Each card below is one hypothesis the project is tracking, the eval track that tests it, the latest evidence, and a link to the dedicated page for deeper reading. Every hypothesis also has an entry on /skeptic holding it to its strongest critique — read that before trusting any claim here.
Labels: preliminary observation means we have seen a pattern and named it, but sample size is too small to call it a finding. discussing means we are still working out what the hypothesis even claims. operationalized means it has a concrete computable definition. not yet tested means no runs have produced data against it.
All tracks, one chart
Highest human-review score per round, per hypothesis track.

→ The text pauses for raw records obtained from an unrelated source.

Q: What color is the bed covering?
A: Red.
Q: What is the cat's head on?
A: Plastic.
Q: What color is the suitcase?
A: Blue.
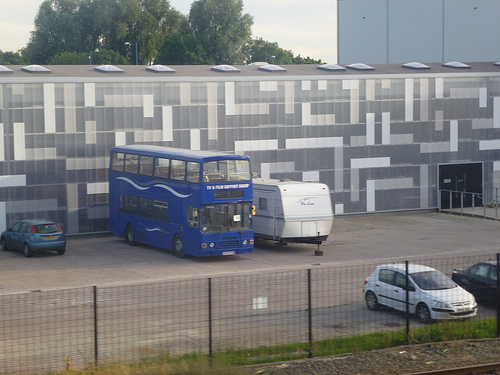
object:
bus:
[106, 143, 254, 261]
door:
[433, 161, 489, 211]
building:
[0, 2, 498, 238]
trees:
[182, 0, 254, 68]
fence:
[0, 250, 499, 370]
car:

Solid lines have real data. Dashed lines are planned tracks — content-driven (gad-66) and codex runtime (task 89) — with no runs yet. Read /skeptic before trusting any individual point: N=2-5 runs per condition, one human reviewer, one task domain so far.
Legend: solid lines show rounds with real data. Dashed lines are planned tracks where no runs have been scored yet — they exist to make the research plan visible. Data provenance: values come from EVAL_RUNS[n].humanReviewNormalized.aggregate_score, grouped by round + workflow at prebuild.
Current hypotheses
For creative implementation tasks, agent performance correlates inversely with framework constraint. Less prescribed structure leads to better output.
Latest evidence
Bare improved monotonically 0.10 → 0.50 → 0.70 → 0.805 across rounds 2-4 while GAD never exceeded 0.30 human review. N=4 vs N=5 — not statistically significant. Bare v5 scored highest ingenuity of round 4.
A coding agent's skill library compounds in value over many rounds as skills are merged and tailored to the project. The emergent workflow should produce monotonically improving results.
Latest evidence
Emergent v4 scored 0.885 (highest round-4 result) after authoring 2 new skills, deprecating 1, and documenting disposition of every inherited skill in CHANGELOG.md. First observed full ratcheting cycle. N=2-3 runs — not enough to claim compounding.
Synthesis of freedom + CSH. A coding agent given blank artifacts, requirements, and the ability to create/merge/find skills against a GAD-provided foundational pool will produce better work over time. Projects are themselves emergent.
Latest evidence
Working synthesis only. Depends on gad-73 fundamental skills triumvirate (find-skills / merge-skill / create-skill) existing — audit is unfinished. The metaphor (craftsman) is doing the heavy lifting more than evidence.
Given requirements AND a pre-authored content pack (spells, runes, items, NPCs, dialogue) extracted from prior runs, an agent will produce a more fleshed-out game on top — analogous to making a movie based on a book. Derivative work as a distinct research direction.
Latest evidence
No runs yet. Resolved open question: this becomes its own eval track (escape-the-dungeon-inherited-content) distinct from greenfield emergent so CSH measurements stay clean. Comparison rules are intentionally different — content-pack and greenfield runs do NOT share a rubric.
Constraint intensity on the agent during an eval is a first-class variable. Now operationalized programmatically (gad-79) as task_pressure = log2(R + 2G + C + 1) / log2(65) computed from REQUIREMENTS.xml structure.
Latest evidence
Q1 + Q2 resolved 2026-04-09. Formula implemented in prebuild. v5 computed score: 0.884 (R=21, G=4, C=10, raw=39). Stored as TRACE metadata per gad-79, not a rubric dimension. Distinct from game_pressure (in-game player experience).